In some implementations, before the block 1010, the method further includes coupling the first and second scales to the movable arm configuration at the first and second scale coupling locations, respectively, coupling the first camera to the first arm portion at the first camera coupling location, and coupling the second camera to the second arm portion at the second camera coupling location. For example, the method includes coupling the scale 171 to the base portion BSE at the scale coupling location CL2, coupling the scale 172 to the distal end DE1 of the first arm portion 121 at the scale coupling location CL4, coupling the camera 161 to the distal end DE1 of the first arm portion 121 at the camera coupling location CL1, and coupling the camera 162 to the distal end DE2 of the second arm portion 122 at the camera coupling location CL3.

It will be understood that a “scale” as referenced herein should be understood to refer to any reference scale comprising a plurality of features or markings that correspond to known dimensional coordinates on that reference scale (e.g. accurate and/or accurately calibrated locations), provided that the scale is able to operate as disclosed herein. For example, such scale features may be expressed and/or marked to be in a cartesian coordinate system on that reference scale, or in a polar coordinate system, or any other convenient coordinate system. Furthermore, such features may comprise features distributed evenly or unevenly throughout an operational scale area, and may comprise graduated or ungraduated scale markings, provided that such features correspond to known dimensional coordinates on the scale and are able to operate as disclosed herein.

It will be understood that although the robot systems and corresponding movable arm configurations disclosed and illustrated herein are generally shown and described with reference to a certain number of arm portions (e.g., 3 arm portions, etc.), such systems are not so limited. In various implementations, provided that it includes arm portions such as those described herein, the robot system may include fewer or more arm portions if desired.

It will be understood that as described herein a scale and a camera that is used to image the scale may undergo rotation relative to one another, depending on the motion and/or position of the robot system. It will be appreciated that methods known in the art (e.g. as disclosed in the incorporated references) may be used to accurately determine any such relative rotation and/or perform any required coordinate transformations, and/or analyze the relative position of the camera and the scale according to principles disclosed herein, in regard to such relative rotations. It will be understood that the metrology position coordinates referred to herein may in various implementations take into account any such relative rotation. Furthermore, it will be understood that in some implementations the metrology position coordinates referred to herein comprise a set of coordinates that include a precise determination and/or indication of any such relative rotation.

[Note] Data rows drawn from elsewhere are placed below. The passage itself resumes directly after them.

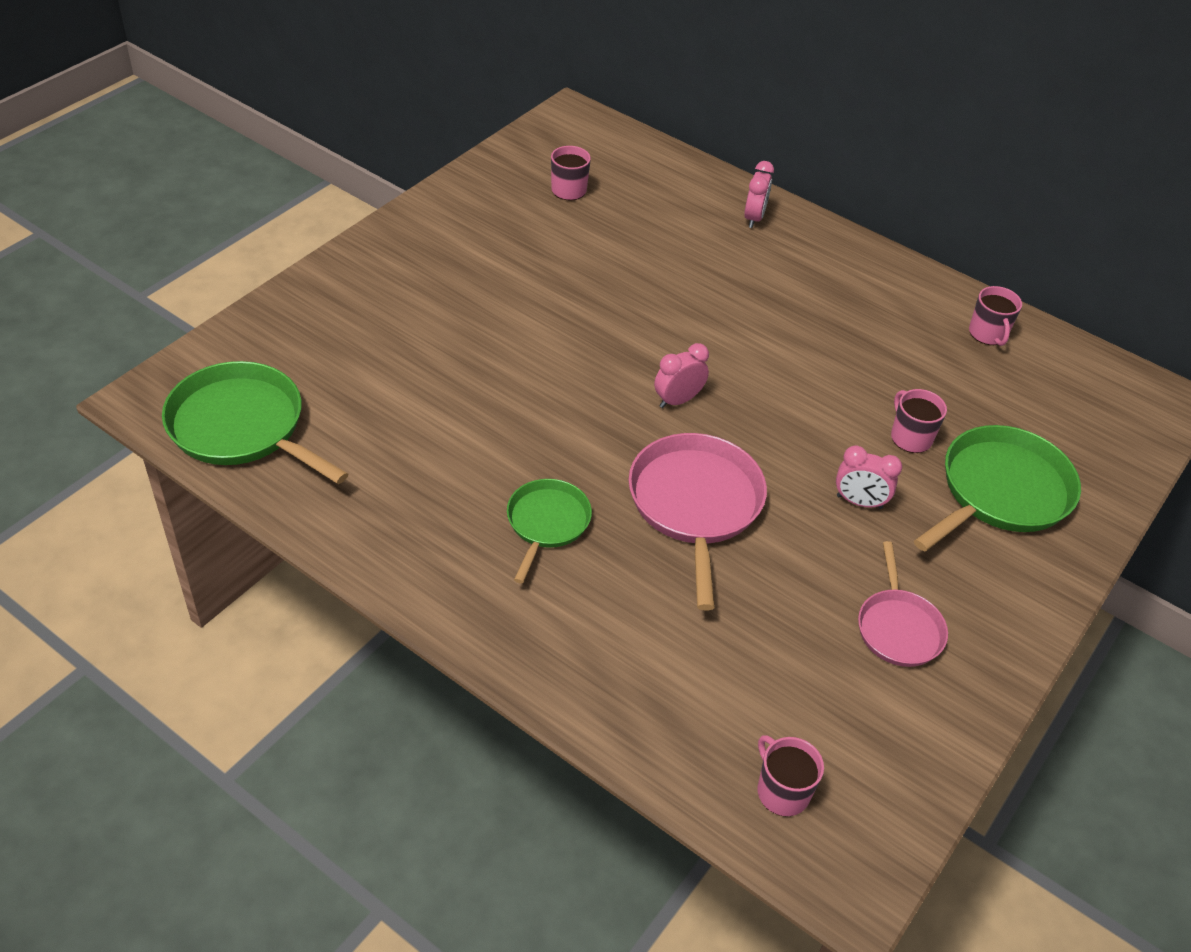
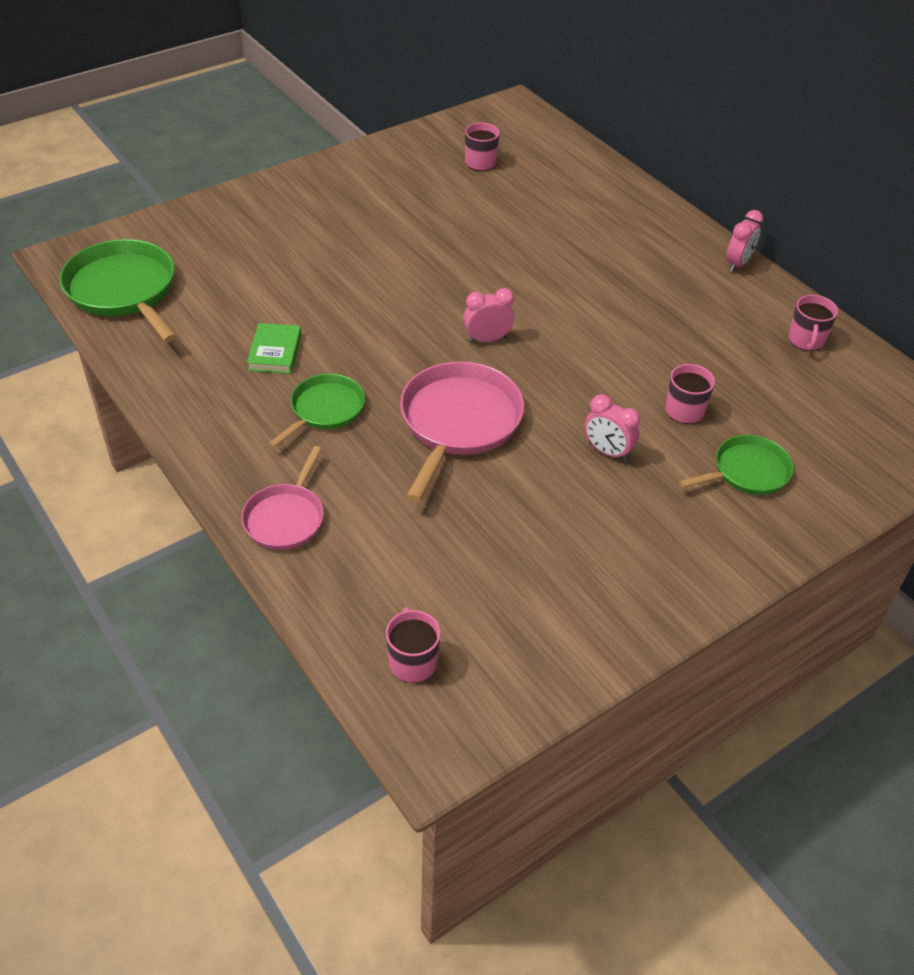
camera: 20 degrees right, 0 degrees up
pink clock [744,161,774,228] -> pink clock moved to [726,210,763,272]
pink pan [858,541,948,667] -> pink pan moved to [241,446,324,550]
green pan [914,425,1081,551] -> green pan [679,435,794,495], size x0.60
none -> green book [247,323,302,374]

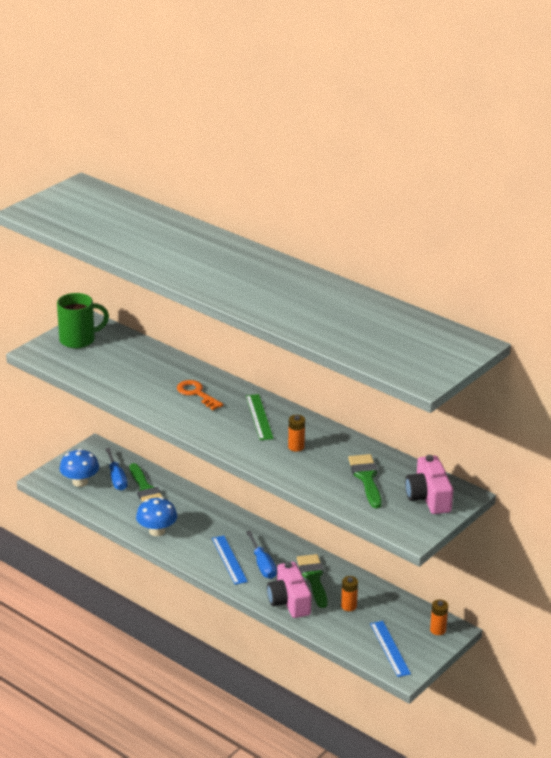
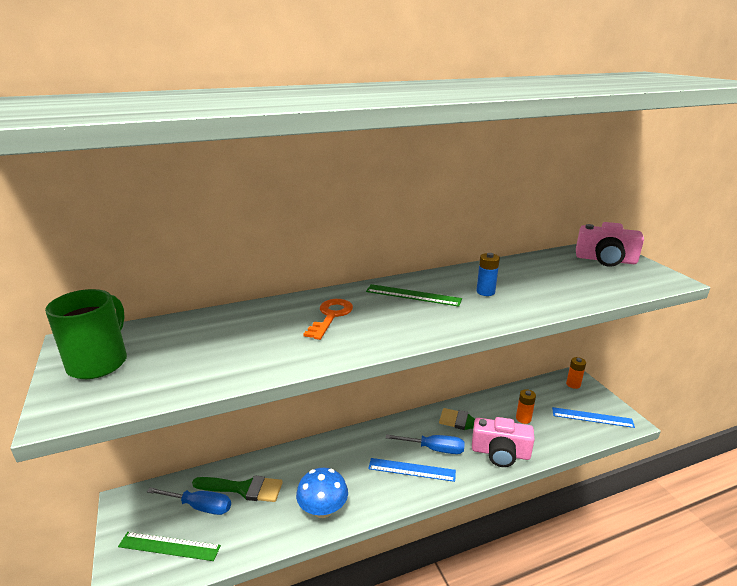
camera: 60 degrees left, 5 degrees down
blue mushroom [59,449,99,487] -> green ruler [118,532,221,561]
orange key [177,380,224,410] -> orange key turned 120 degrees clockwise [303,299,353,340]
orange battery [288,415,305,452] -> blue battery [476,253,500,296]
green brush [348,454,382,508] -> none

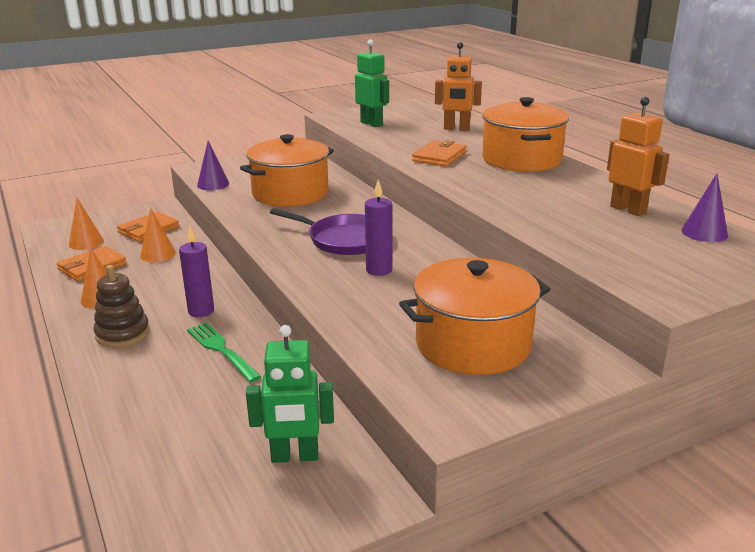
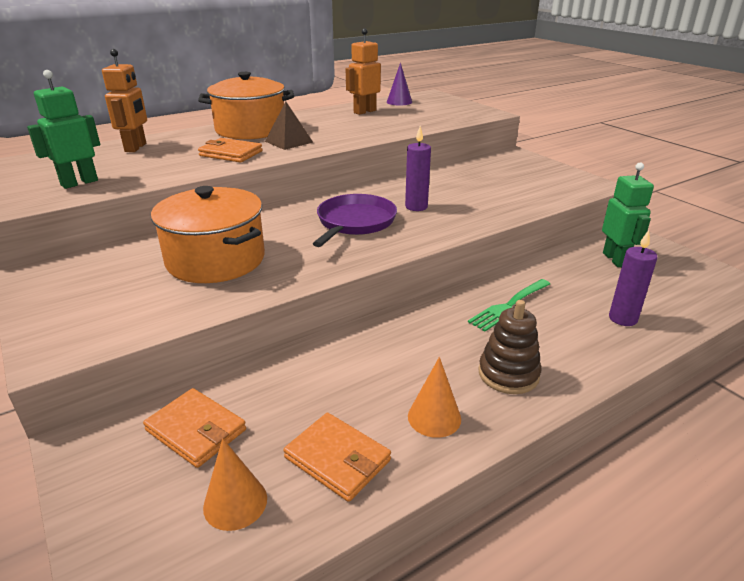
camera: 95 degrees left, 5 degrees up
orange cone [140,208,176,262] -> none
purple candle [179,226,214,317] -> purple candle moved to [609,230,658,326]
purple cone [197,140,229,190] -> none
orange pot [399,258,550,375] -> none
none -> brown pyramid [265,102,313,150]

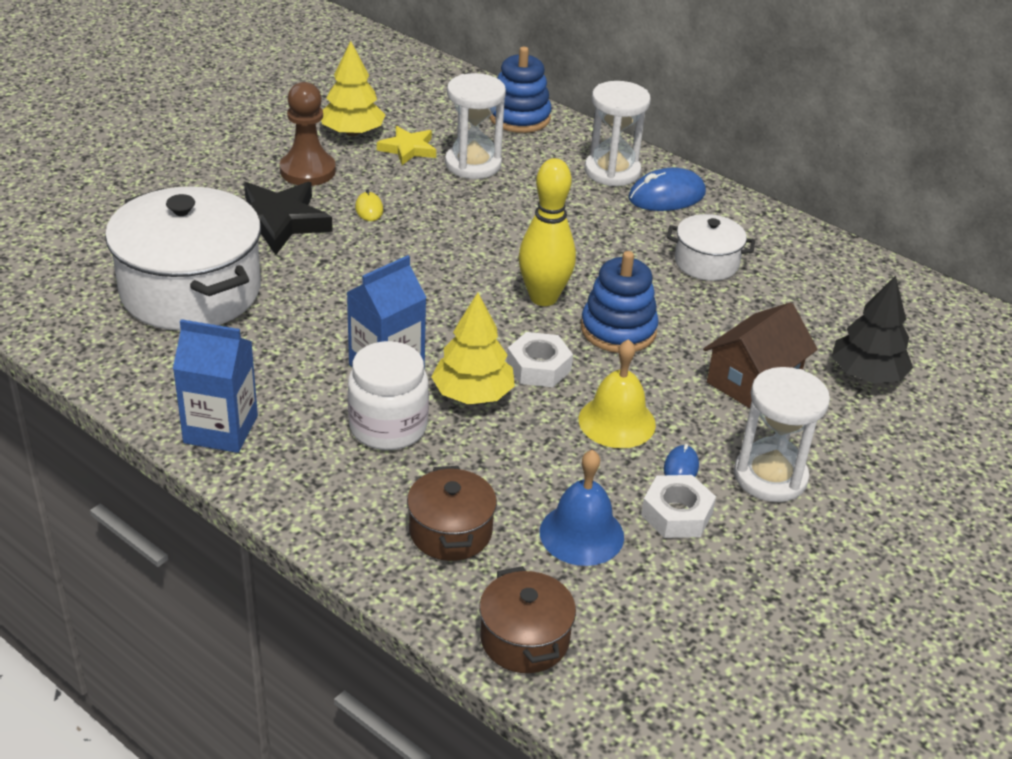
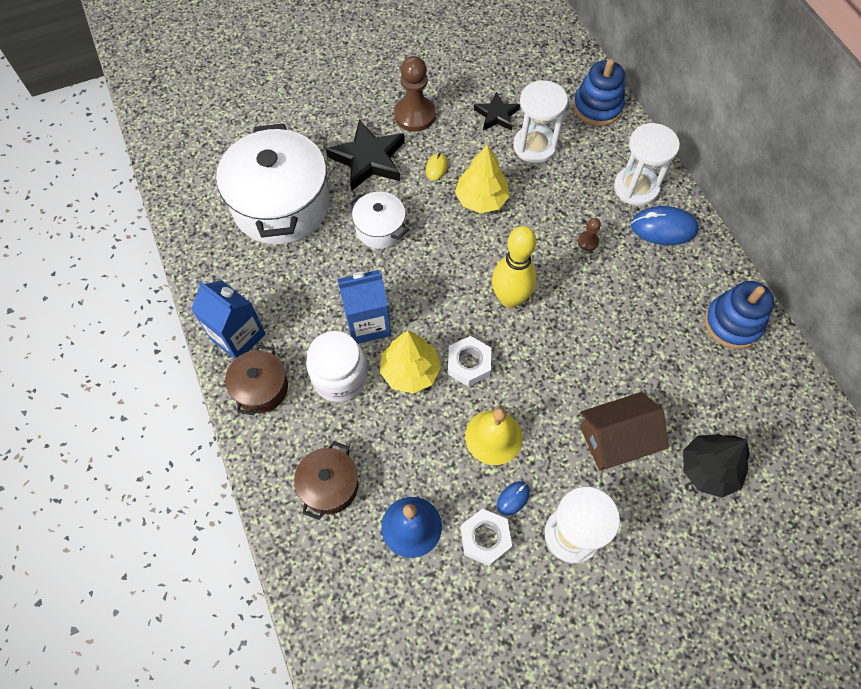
camera: 30 degrees right, 25 degrees up
yellow tree [321,41,385,136] -> yellow tree moved to [455,145,510,213]
yellow star [377,126,436,165] -> black star [474,92,520,131]
brown pot [479,566,576,673] -> brown pot moved to [225,345,288,415]
blue stacking toy [581,251,659,353] -> blue stacking toy moved to [704,281,774,349]
white pot [667,214,755,281] -> white pot moved to [349,192,409,249]
none -> brown pawn [578,218,601,251]

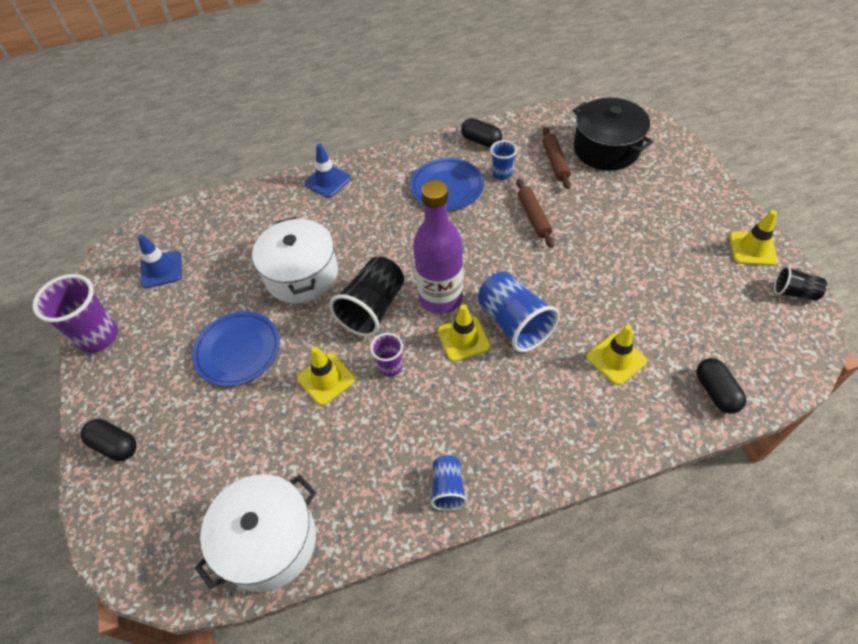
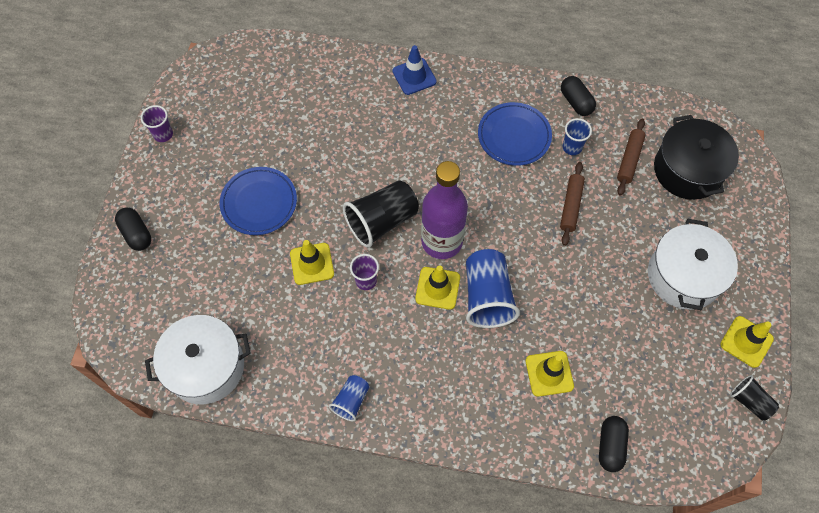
camera: 25 degrees right, 10 degrees up
purple cup [33,274,118,353] -> purple cup [141,105,173,142], size x0.55
blue traffic cone [137,234,182,288] -> none
white pot [252,217,338,303] -> white pot moved to [648,219,738,310]

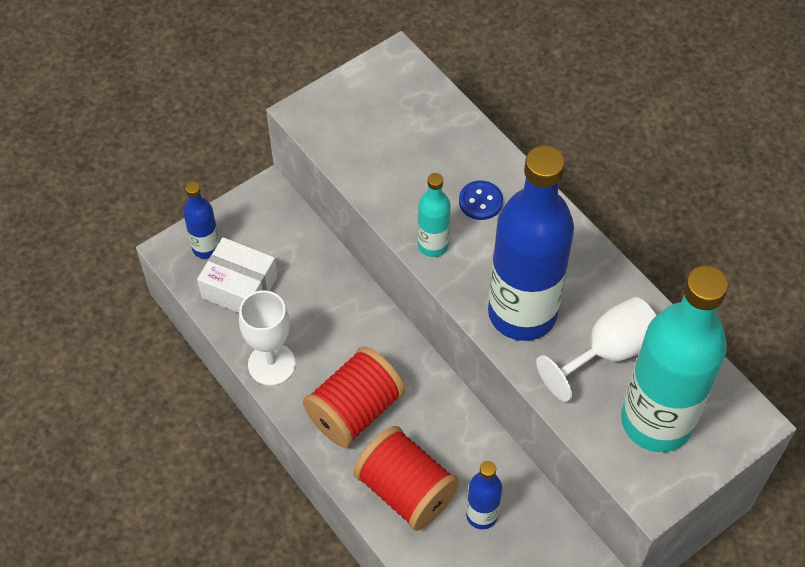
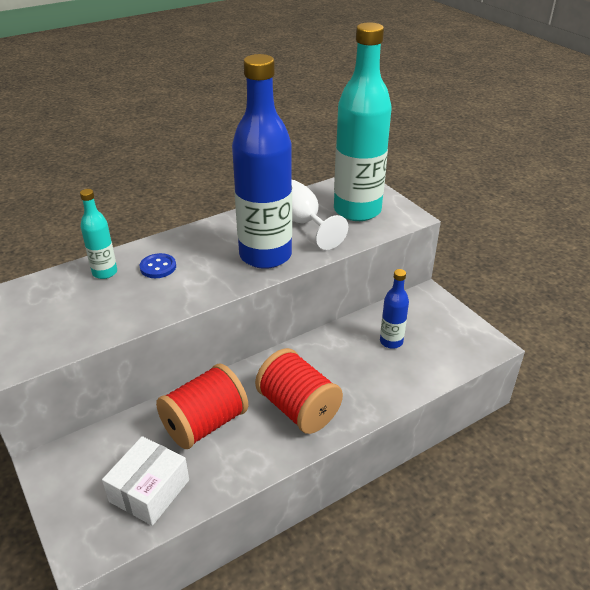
camera: 85 degrees left, 20 degrees down
blue bottle [183,182,220,259] -> none
white goblet [239,290,296,386] -> none
red spool [353,426,459,531] -> red spool moved to [156,363,248,449]
turquoise bottle [418,173,451,257] -> turquoise bottle moved to [80,189,117,279]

While preferred implementations of the present disclosure have been illustrated and described, numerous variations in the illustrated and described arrangements of features and sequences of operations will be apparent to one skilled in the art based on this disclosure. Various alternative forms may be used to implement the principles disclosed herein. In addition, the various implementations described above can be combined to provide further implementations. All of the U.S. patents and U.S. patent applications referred to in this specification are incorporated herein by reference, in their entirety. Aspects of the implementations can be modified, if necessary to employ concepts of the various patents and applications to provide yet further implementations.

These and other changes can be made to the implementations in light of the above-detailed description. In general, in the following claims, the terms used should not be construed to limit the claims to the specific implementations disclosed in the specification and the claims, but should be construed to include all possible implementations along with the full scope of equivalents to which such claims are entitled.